Little Freddie King, Sing Sang Sung (Orleans)

You have to love a guy who puts his life out there for the world to chew on, especially if he’s a bluesman, and Little Freddie King, hailed on the jewel case as “one of the last great country-blues players,” is certainly that. That same cover also mentions his neighborhood (Treme, looks like), means of transportation (old bicycle), and home life (“domineering wife”).

Get the picture? You can practically smell the Chinese food and chicken coming from Chun King on the back cover photo, and it’s all over the grooves of this live set, recorded at the fabulous Dream Palace.

It ain’t pretty, what with everyone seemingly out of tune, but damned if it don’t sound real, as King’s fantastically sleazy pawn-shop leads drip all over songs like the title cut (an off-the-cuff jam, I’d bet) like cheap grease and cigar smoke.
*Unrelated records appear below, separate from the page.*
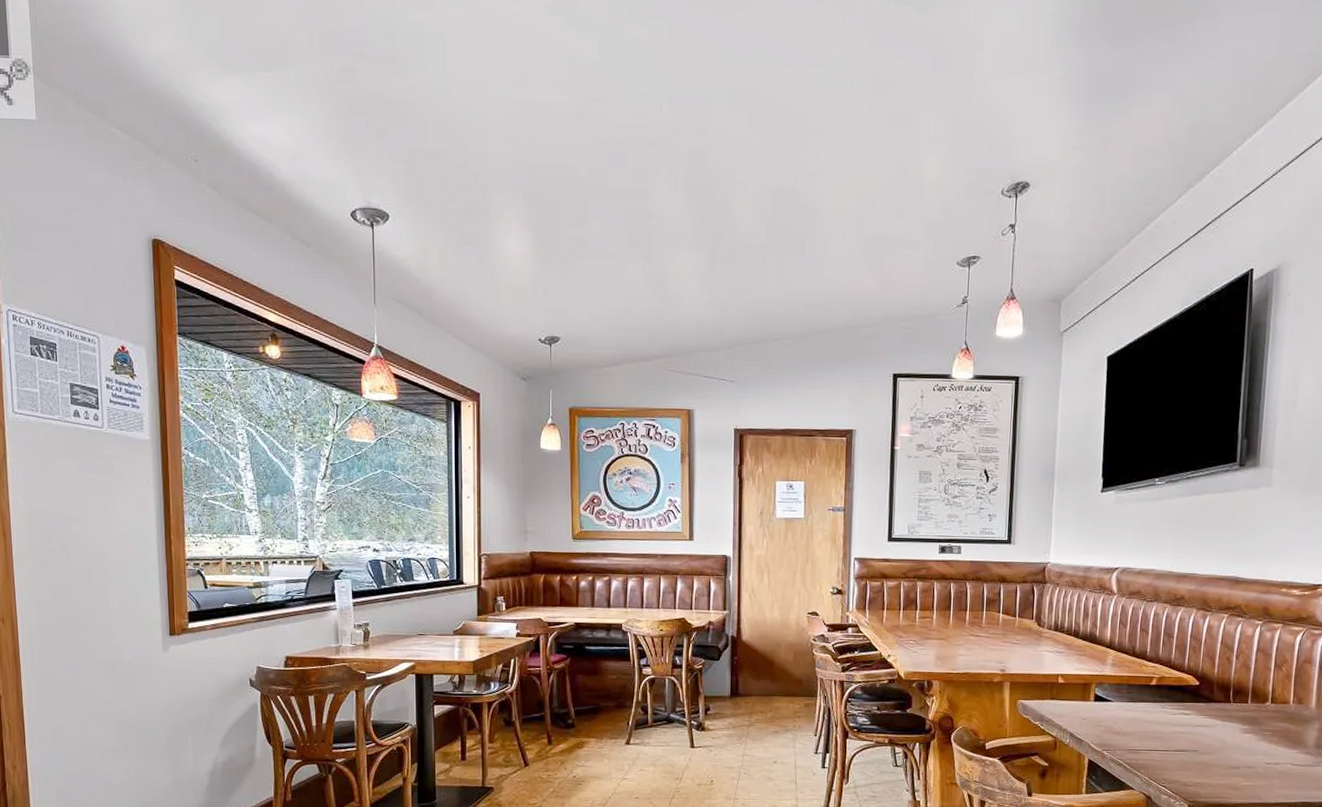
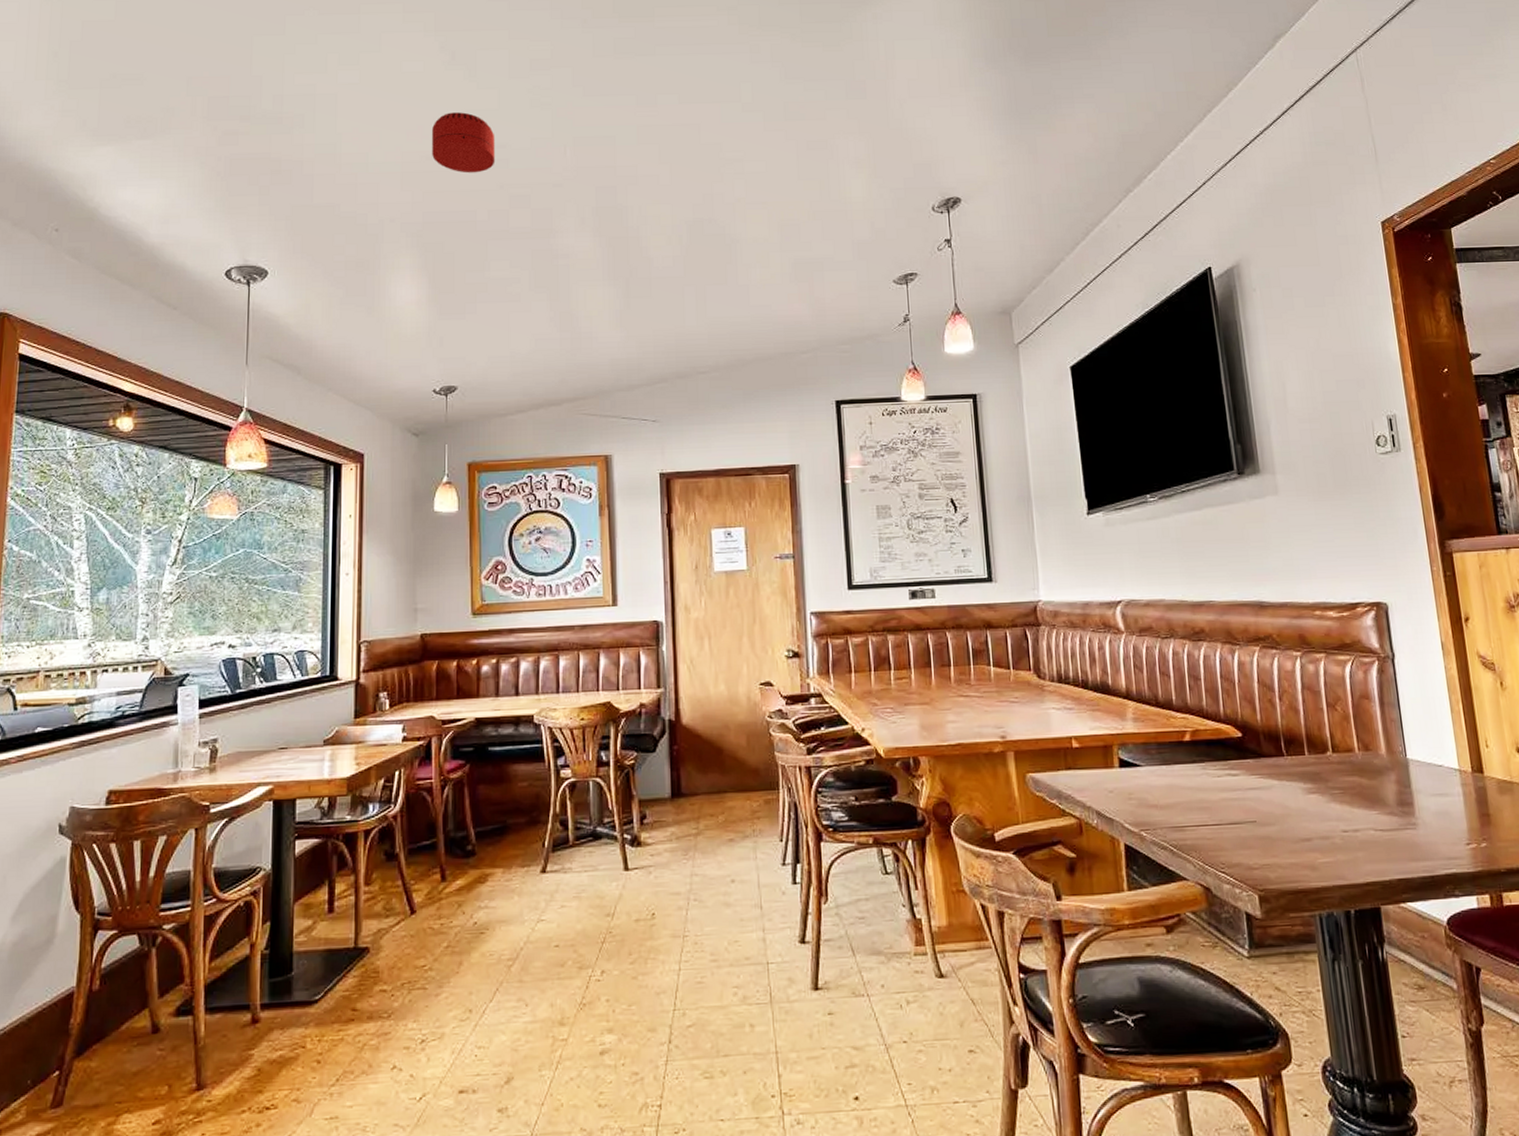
smoke detector: none [536,61,596,127] -> present [432,112,495,173]

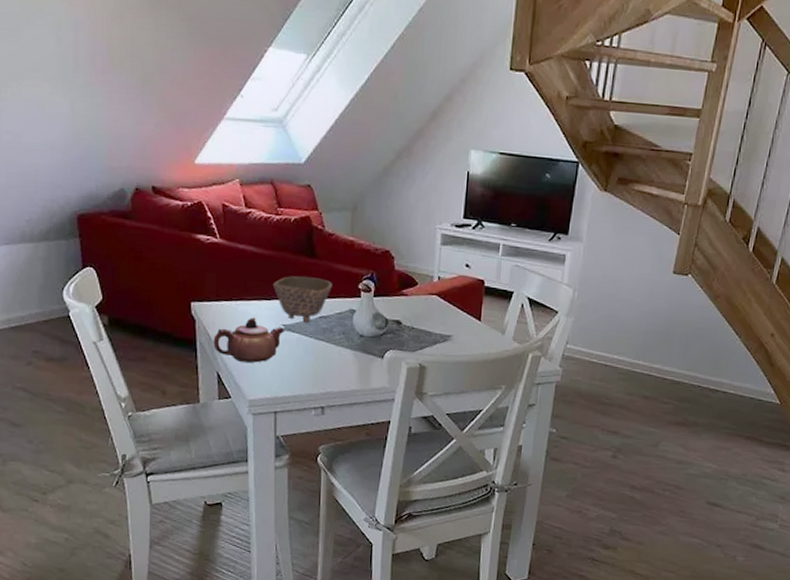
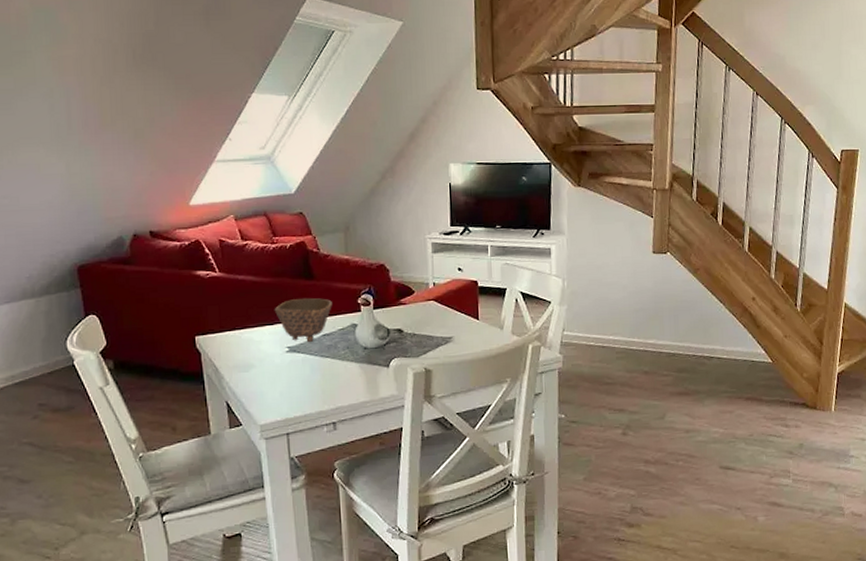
teapot: present [213,317,285,363] -> none [220,343,291,388]

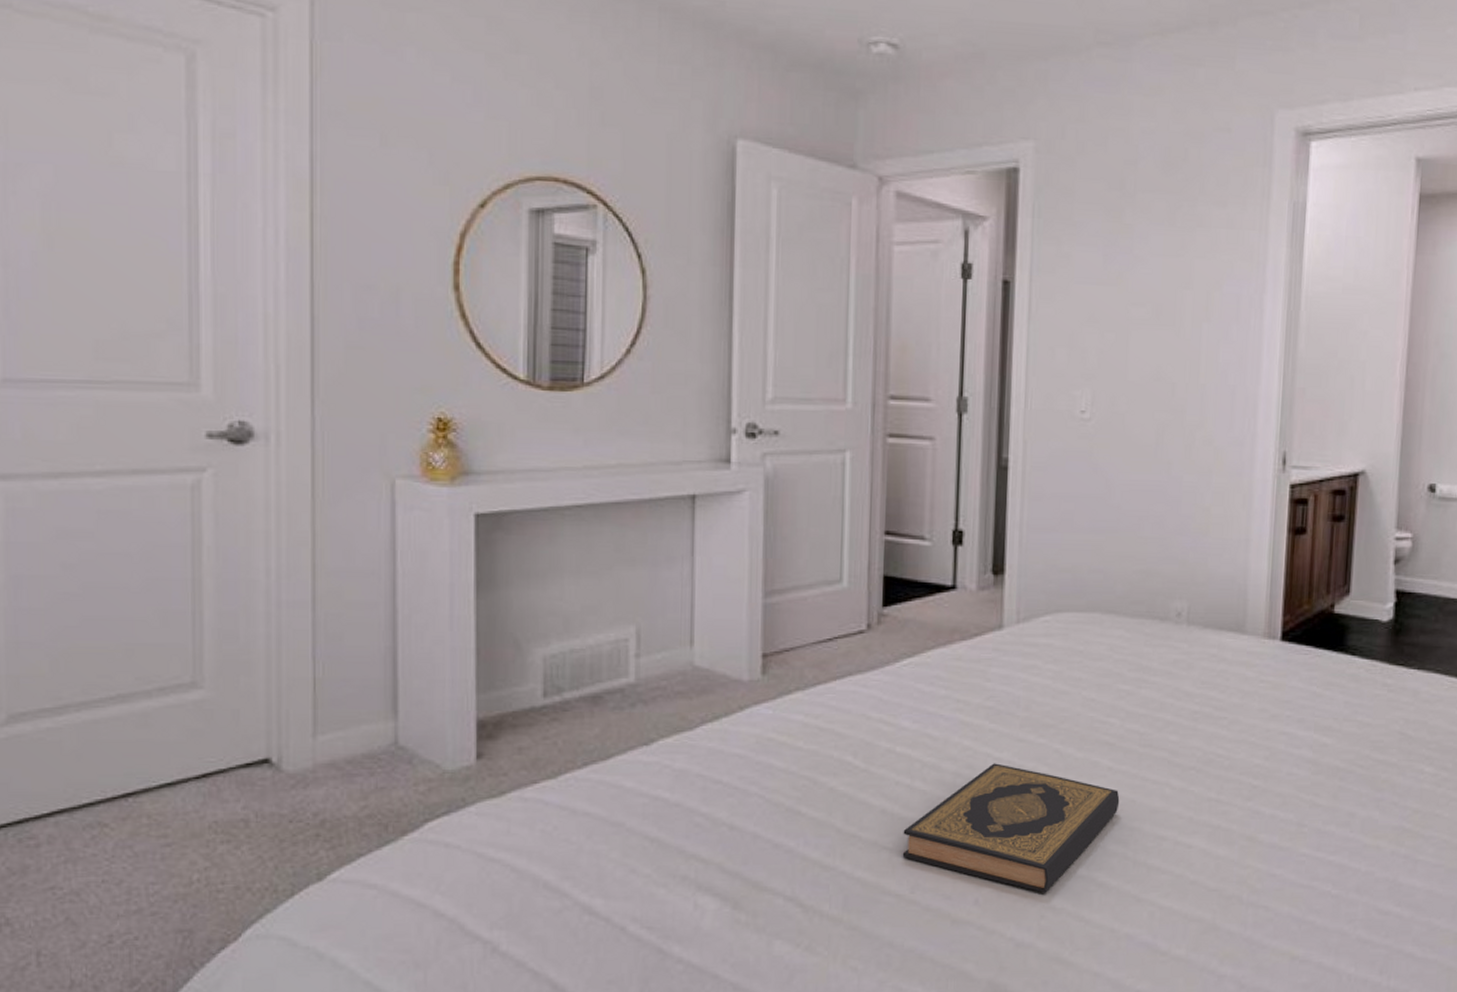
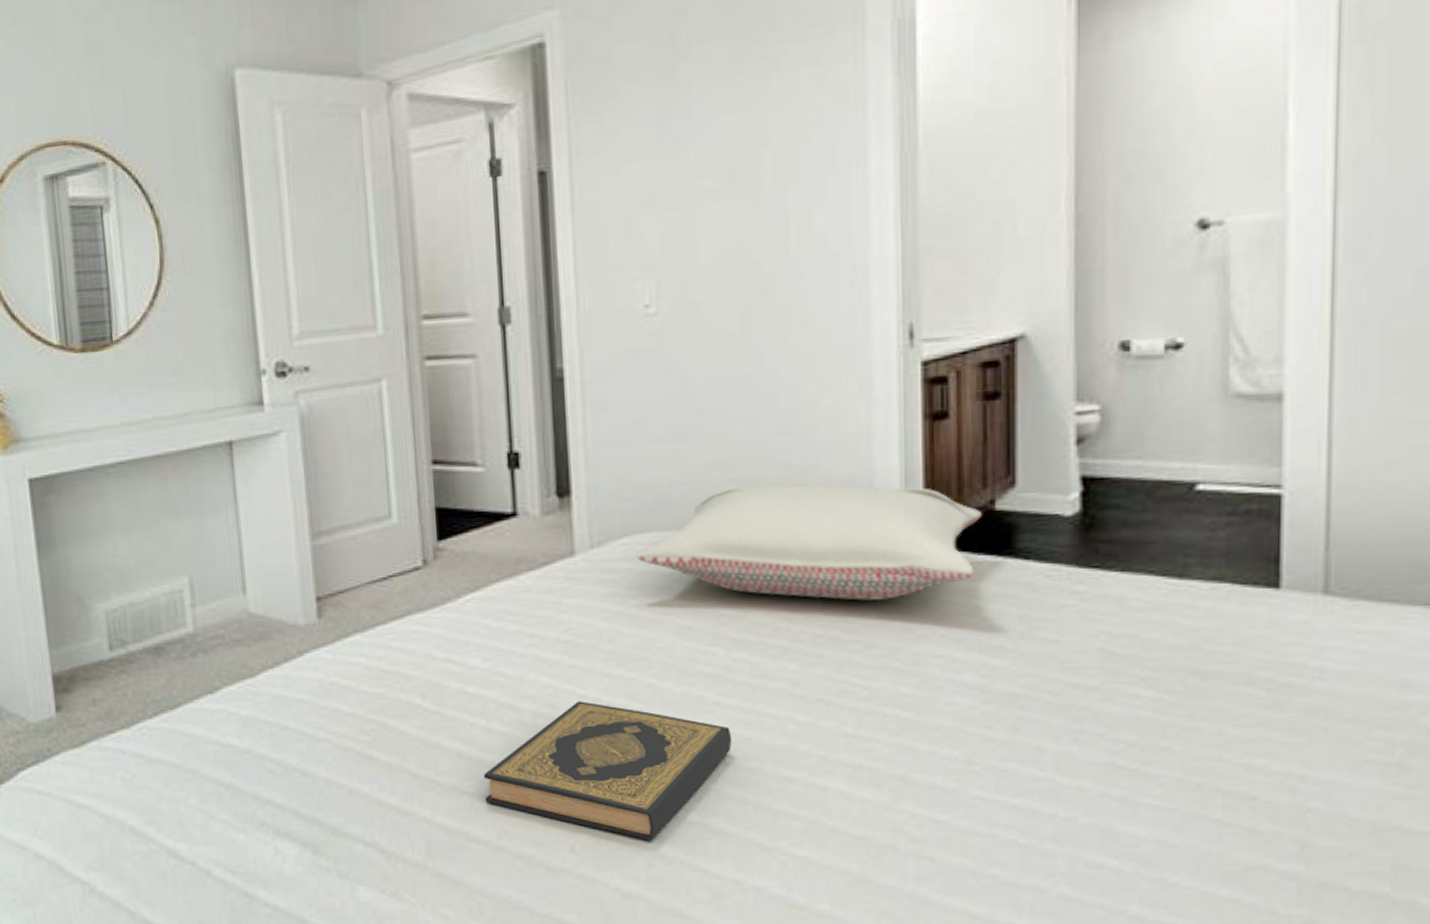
pillow: none [1055,577,1325,684] -> present [636,484,983,601]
Everything he wants to tell you comes out in that sound: titles like “Bad Chicken”, “Hobo Blues” and “Bucket Of Blood” are merely signposts on the road to wino hell and blues heaven, although there IS a story to the latter, he doesn’t quite get to it. Government labeling laws require me to tell you that the slop-bucket wheeze put out on his cover of King Curtis’ “Soul Twist” is potent enough to turn George W. Bush into the Godfather of Soul. It’s THAT country, and that ghetto. Your friends down at the swap meet are gonna be all over this one.